++++ Dataset ++++

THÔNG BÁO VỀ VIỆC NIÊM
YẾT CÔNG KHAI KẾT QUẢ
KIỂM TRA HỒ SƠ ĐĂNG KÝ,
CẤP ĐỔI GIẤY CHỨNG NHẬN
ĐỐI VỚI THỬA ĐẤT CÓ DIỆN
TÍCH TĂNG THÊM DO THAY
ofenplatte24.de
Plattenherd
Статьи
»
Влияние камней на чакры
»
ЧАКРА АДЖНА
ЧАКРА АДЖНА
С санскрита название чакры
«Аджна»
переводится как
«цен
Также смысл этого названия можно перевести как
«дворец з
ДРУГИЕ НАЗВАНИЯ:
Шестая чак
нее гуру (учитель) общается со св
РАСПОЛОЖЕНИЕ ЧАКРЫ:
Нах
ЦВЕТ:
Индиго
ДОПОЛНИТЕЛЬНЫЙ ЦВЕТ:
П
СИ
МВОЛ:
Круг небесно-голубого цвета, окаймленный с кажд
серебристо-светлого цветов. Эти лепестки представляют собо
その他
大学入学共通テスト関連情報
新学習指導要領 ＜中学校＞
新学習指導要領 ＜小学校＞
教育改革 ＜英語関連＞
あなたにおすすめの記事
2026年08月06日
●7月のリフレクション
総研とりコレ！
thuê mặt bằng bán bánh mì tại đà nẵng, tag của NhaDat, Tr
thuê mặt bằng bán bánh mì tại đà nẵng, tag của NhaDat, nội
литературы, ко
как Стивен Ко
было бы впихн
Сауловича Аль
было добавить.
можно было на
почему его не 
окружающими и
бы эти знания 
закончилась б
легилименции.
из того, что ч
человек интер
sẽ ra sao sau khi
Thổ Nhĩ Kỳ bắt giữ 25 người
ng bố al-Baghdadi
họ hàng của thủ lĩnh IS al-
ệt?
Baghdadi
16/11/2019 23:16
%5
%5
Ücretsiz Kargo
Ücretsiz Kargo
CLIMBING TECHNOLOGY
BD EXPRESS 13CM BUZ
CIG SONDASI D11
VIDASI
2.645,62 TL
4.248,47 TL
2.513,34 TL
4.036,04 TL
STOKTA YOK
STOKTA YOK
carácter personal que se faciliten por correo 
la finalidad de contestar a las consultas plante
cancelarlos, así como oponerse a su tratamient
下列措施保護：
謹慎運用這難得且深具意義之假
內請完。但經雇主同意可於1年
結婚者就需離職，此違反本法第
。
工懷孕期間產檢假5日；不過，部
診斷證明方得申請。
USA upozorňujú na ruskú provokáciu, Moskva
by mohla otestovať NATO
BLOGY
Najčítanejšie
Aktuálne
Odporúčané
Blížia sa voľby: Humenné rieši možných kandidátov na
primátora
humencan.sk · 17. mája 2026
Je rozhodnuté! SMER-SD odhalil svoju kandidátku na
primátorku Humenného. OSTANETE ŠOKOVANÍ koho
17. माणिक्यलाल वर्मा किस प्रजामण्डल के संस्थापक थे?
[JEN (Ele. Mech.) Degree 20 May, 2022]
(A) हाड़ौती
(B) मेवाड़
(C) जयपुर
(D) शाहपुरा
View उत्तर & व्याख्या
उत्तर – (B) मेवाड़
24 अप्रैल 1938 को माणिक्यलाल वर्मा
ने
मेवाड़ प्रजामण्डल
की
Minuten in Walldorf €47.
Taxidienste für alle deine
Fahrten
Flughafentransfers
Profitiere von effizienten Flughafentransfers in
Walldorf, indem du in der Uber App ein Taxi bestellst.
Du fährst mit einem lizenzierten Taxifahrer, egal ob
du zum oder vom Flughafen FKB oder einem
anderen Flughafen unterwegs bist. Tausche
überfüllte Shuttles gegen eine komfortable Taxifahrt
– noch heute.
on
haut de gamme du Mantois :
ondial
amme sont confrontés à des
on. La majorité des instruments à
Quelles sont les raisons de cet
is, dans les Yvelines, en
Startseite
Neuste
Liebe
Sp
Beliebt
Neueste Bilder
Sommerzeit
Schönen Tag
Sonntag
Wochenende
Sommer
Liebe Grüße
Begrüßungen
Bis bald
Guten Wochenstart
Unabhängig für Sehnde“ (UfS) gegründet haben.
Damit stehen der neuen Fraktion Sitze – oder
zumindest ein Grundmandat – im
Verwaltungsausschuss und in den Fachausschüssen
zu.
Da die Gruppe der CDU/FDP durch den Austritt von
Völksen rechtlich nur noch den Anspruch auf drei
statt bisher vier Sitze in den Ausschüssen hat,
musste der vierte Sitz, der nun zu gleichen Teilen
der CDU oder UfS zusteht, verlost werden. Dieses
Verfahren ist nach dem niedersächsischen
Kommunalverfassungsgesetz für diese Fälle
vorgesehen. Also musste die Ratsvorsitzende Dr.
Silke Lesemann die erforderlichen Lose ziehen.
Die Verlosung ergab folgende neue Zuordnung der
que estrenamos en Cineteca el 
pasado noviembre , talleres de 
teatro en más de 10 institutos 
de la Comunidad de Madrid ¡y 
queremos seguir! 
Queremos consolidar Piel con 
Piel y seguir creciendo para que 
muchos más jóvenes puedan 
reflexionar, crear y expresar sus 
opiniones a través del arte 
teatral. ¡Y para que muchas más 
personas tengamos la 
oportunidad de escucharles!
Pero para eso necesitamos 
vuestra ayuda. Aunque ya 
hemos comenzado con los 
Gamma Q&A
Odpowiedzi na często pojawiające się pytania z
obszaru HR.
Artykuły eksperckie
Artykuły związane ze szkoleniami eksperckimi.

++++

Task to complete:
Retype the records that precede this task, keeping them exactly the same.

Answer:
THÔNG BÁO VỀ VIỆC NIÊM
YẾT CÔNG KHAI KẾT QUẢ
KIỂM TRA HỒ SƠ ĐĂNG KÝ,
CẤP ĐỔI GIẤY CHỨNG NHẬN
ĐỐI VỚI THỬA ĐẤT CÓ DIỆN
TÍCH TĂNG THÊM DO THAY
ofenplatte24.de
Plattenherd
Статьи
»
Влияние камней на чакры
»
ЧАКРА АДЖНА
ЧАКРА АДЖНА
С санскрита название чакры
«Аджна»
переводится как
«цен
Также смысл этого названия можно перевести как
«дворец з
ДРУГИЕ НАЗВАНИЯ:
Шестая чак
нее гуру (учитель) общается со св
РАСПОЛОЖЕНИЕ ЧАКРЫ:
Нах
ЦВЕТ:
Индиго
ДОПОЛНИТЕЛЬНЫЙ ЦВЕТ:
П
СИ
МВОЛ:
Круг небесно-голубого цвета, окаймленный с кажд
серебристо-светлого цветов. Эти лепестки представляют собо
その他
大学入学共通テスト関連情報
新学習指導要領 ＜中学校＞
新学習指導要領 ＜小学校＞
教育改革 ＜英語関連＞
あなたにおすすめの記事
2026年08月06日
●7月のリフレクション
総研とりコレ！
thuê mặt bằng bán bánh mì tại đà nẵng, tag của NhaDat, Tr
thuê mặt bằng bán bánh mì tại đà nẵng, tag của NhaDat, nội
литературы, ко
как Стивен Ко
было бы впихн
Сауловича Аль
было добавить.
можно было на
почему его не 
окружающими и
бы эти знания 
закончилась б
легилименции.
из того, что ч
человек интер
sẽ ra sao sau khi
Thổ Nhĩ Kỳ bắt giữ 25 người
ng bố al-Baghdadi
họ hàng của thủ lĩnh IS al-
ệt?
Baghdadi
16/11/2019 23:16
%5
%5
Ücretsiz Kargo
Ücretsiz Kargo
CLIMBING TECHNOLOGY
BD EXPRESS 13CM BUZ
CIG SONDASI D11
VIDASI
2.645,62 TL
4.248,47 TL
2.513,34 TL
4.036,04 TL
STOKTA YOK
STOKTA YOK
carácter personal que se faciliten por correo 
la finalidad de contestar a las consultas plante
cancelarlos, así como oponerse a su tratamient
下列措施保護：
謹慎運用這難得且深具意義之假
內請完。但經雇主同意可於1年
結婚者就需離職，此違反本法第
。
工懷孕期間產檢假5日；不過，部
診斷證明方得申請。
USA upozorňujú na ruskú provokáciu, Moskva
by mohla otestovať NATO
BLOGY
Najčítanejšie
Aktuálne
Odporúčané
Blížia sa voľby: Humenné rieši možných kandidátov na
primátora
humencan.sk · 17. mája 2026
Je rozhodnuté! SMER-SD odhalil svoju kandidátku na
primátorku Humenného. OSTANETE ŠOKOVANÍ koho
17. माणिक्यलाल वर्मा किस प्रजामण्डल के संस्थापक थे?
[JEN (Ele. Mech.) Degree 20 May, 2022]
(A) हाड़ौती
(B) मेवाड़
(C) जयपुर
(D) शाहपुरा
View उत्तर & व्याख्या
उत्तर – (B) मेवाड़
24 अप्रैल 1938 को माणिक्यलाल वर्मा
ने
मेवाड़ प्रजामण्डल
की
Minuten in Walldorf €47.
Taxidienste für alle deine
Fahrten
Flughafentransfers
Profitiere von effizienten Flughafentransfers in
Walldorf, indem du in der Uber App ein Taxi bestellst.
Du fährst mit einem lizenzierten Taxifahrer, egal ob
du zum oder vom Flughafen FKB oder einem
anderen Flughafen unterwegs bist. Tausche
überfüllte Shuttles gegen eine komfortable Taxifahrt
– noch heute.
on
haut de gamme du Mantois :
ondial
amme sont confrontés à des
on. La majorité des instruments à
Quelles sont les raisons de cet
is, dans les Yvelines, en
Startseite
Neuste
Liebe
Sp
Beliebt
Neueste Bilder
Sommerzeit
Schönen Tag
Sonntag
Wochenende
Sommer
Liebe Grüße
Begrüßungen
Bis bald
Guten Wochenstart
Unabhängig für Sehnde“ (UfS) gegründet haben.
Damit stehen der neuen Fraktion Sitze – oder
zumindest ein Grundmandat – im
Verwaltungsausschuss und in den Fachausschüssen
zu.
Da die Gruppe der CDU/FDP durch den Austritt von
Völksen rechtlich nur noch den Anspruch auf drei
statt bisher vier Sitze in den Ausschüssen hat,
musste der vierte Sitz, der nun zu gleichen Teilen
der CDU oder UfS zusteht, verlost werden. Dieses
Verfahren ist nach dem niedersächsischen
Kommunalverfassungsgesetz für diese Fälle
vorgesehen. Also musste die Ratsvorsitzende Dr.
Silke Lesemann die erforderlichen Lose ziehen.
Die Verlosung ergab folgende neue Zuordnung der
que estrenamos en Cineteca el 
pasado noviembre , talleres de 
teatro en más de 10 institutos 
de la Comunidad de Madrid ¡y 
queremos seguir! 
Queremos consolidar Piel con 
Piel y seguir creciendo para que 
muchos más jóvenes puedan 
reflexionar, crear y expresar sus 
opiniones a través del arte 
teatral. ¡Y para que muchas más 
personas tengamos la 
oportunidad de escucharles!
Pero para eso necesitamos 
vuestra ayuda. Aunque ya 
hemos comenzado con los 
Gamma Q&A
Odpowiedzi na często pojawiające się pytania z
obszaru HR.
Artykuły eksperckie
Artykuły związane ze szkoleniami eksperckimi.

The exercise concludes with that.